La plupart des écrivains camerounais convoqués dans le présent essai étant des éducateurs à divers degrés (enseignants, journalistes), ils peuvent être perçus comme des modèles et des donneurs de leçons. Ils proposent la béatification du pouvoir quel qu'il soit et s'acharnent, tout en prétendant militer pour le Renouveau, à établir une équation d'égalité entre le régime d'hier et celui d'aujourd'hui. Ils perdent de vue, ce faisant, que les deux hommes qui incarnent ces deux périodes de l'histoire du Cameroun se veulent différents l'un de l'autre. L'ambiguïté est donc de taille. N'y a-t-il pas contradiction fondamentale, en effet, à proclamer effrontément, comme le fait Mono Ndjana, que le Renouveau, c'est l'ordre ancien renouvelé ?

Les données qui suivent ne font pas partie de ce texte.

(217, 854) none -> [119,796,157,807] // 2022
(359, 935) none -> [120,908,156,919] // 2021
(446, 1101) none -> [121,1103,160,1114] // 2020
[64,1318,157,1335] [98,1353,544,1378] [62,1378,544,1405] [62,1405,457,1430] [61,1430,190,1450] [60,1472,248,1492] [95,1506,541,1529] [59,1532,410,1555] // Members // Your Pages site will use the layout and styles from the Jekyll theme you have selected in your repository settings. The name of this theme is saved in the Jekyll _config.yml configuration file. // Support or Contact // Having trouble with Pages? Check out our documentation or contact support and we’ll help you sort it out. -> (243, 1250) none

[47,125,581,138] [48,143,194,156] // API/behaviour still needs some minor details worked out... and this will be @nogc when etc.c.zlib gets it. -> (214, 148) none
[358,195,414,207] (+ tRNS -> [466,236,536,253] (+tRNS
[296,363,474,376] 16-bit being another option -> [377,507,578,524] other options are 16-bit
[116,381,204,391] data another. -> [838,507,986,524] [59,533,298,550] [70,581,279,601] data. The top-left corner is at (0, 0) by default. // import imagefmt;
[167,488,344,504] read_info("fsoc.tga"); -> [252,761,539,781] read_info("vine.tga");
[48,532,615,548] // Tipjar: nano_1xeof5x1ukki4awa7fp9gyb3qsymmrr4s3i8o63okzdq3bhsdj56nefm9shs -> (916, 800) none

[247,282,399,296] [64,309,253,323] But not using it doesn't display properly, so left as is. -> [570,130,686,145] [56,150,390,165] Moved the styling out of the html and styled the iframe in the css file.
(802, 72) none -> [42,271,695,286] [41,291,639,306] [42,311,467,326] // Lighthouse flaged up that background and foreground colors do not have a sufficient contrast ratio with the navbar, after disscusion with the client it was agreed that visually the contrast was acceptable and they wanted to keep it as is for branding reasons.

On le voit. La pauvreté, la faim et la volonté de pouvoir semblent avoir à jamais installé dans nombre de pays africains une véritable misère de la pensée.

Ambroise KOM
(Université de Yaoundé)


[*] Le présent article a été rédigé en 1988, c'est-à-dire bien avant la nomination de Valentin Nga Ndongo au poste de "Directeur des organes de presse d'information et de propagande du Rassemblement Démocratique du Peuple Camerounais" (RDPC), nomination ayant pris effet à compter du 1er juillet 1989 (lire Cameroon Tribune, no 4443 du 1er août 1989, p.2)

[1] Jos-Blaise Alima, Les Chemins de l'unité. Comment se forge une nation : l'exemple camerounais, Paris, ABC, 1977, p. 86-87.

[2] Ibidem, p. 176.

[3] Cameroon Tribune, no. 3232 du 23 mars 1985, p. 5.

[4] Ibid., p. 6.

[5] "L'Idée sociale chez Paul Biya : Hubert Mono Ndjana à Maurice Kamto", Le Messager, no 65 du 10 au 24 août 1985, p. 9.

[6] Lire à ce propos : Femi Osofisan, "Discours (peu) académique", Politique Africaine, no 13, mars 1984, p. 76.

[7] Ibid., p. 72.

[8] Jacques Fame Ndongo, Le Prince et le scribe. Lecture politique et esthétique du roman négro-africain post-colonial, Paris, Berger-Levrault, 1988, p. 320, no 10.

[9] Ibid., p. 316.

[10] Patrice Etoundi-Mballa, Une vie à l'envers, Yaoundé, Sopecam, 1987, pp. 73-74.

[11] Eleih-Elle Etlan, Allah ouakbar ou la main de Dieu, Yaoundé, Essti, 1988, p. 8.

[12] Ibid., p. 59.

[13] Ibid., p. 60.

[14] Paul Biya, Pour le libéralisme communautaire, Paris, ABC, 1987, pp. 39-40.

[15] Ibid., p. 43.

[16] Hubert Mono Ndjana, L'Idée sociale chez Paul Biya, Yaoundé, Université de Yaoundé, 1985, p. 23.

[17] Paul Biya, Pour le libéralisme communautaire, op. cit., p. 138.

[18] Wole Soyinka, "Power and créative stratégies", discours prononcé à l'ouverture du Symposium International sur les Littératures Africaines, Lagos, mai 1988, p. 6-7, Inédit.

[19] Femi Osofisan, "Discours (peu) académique", Politique africaine, art. cit., p. 72.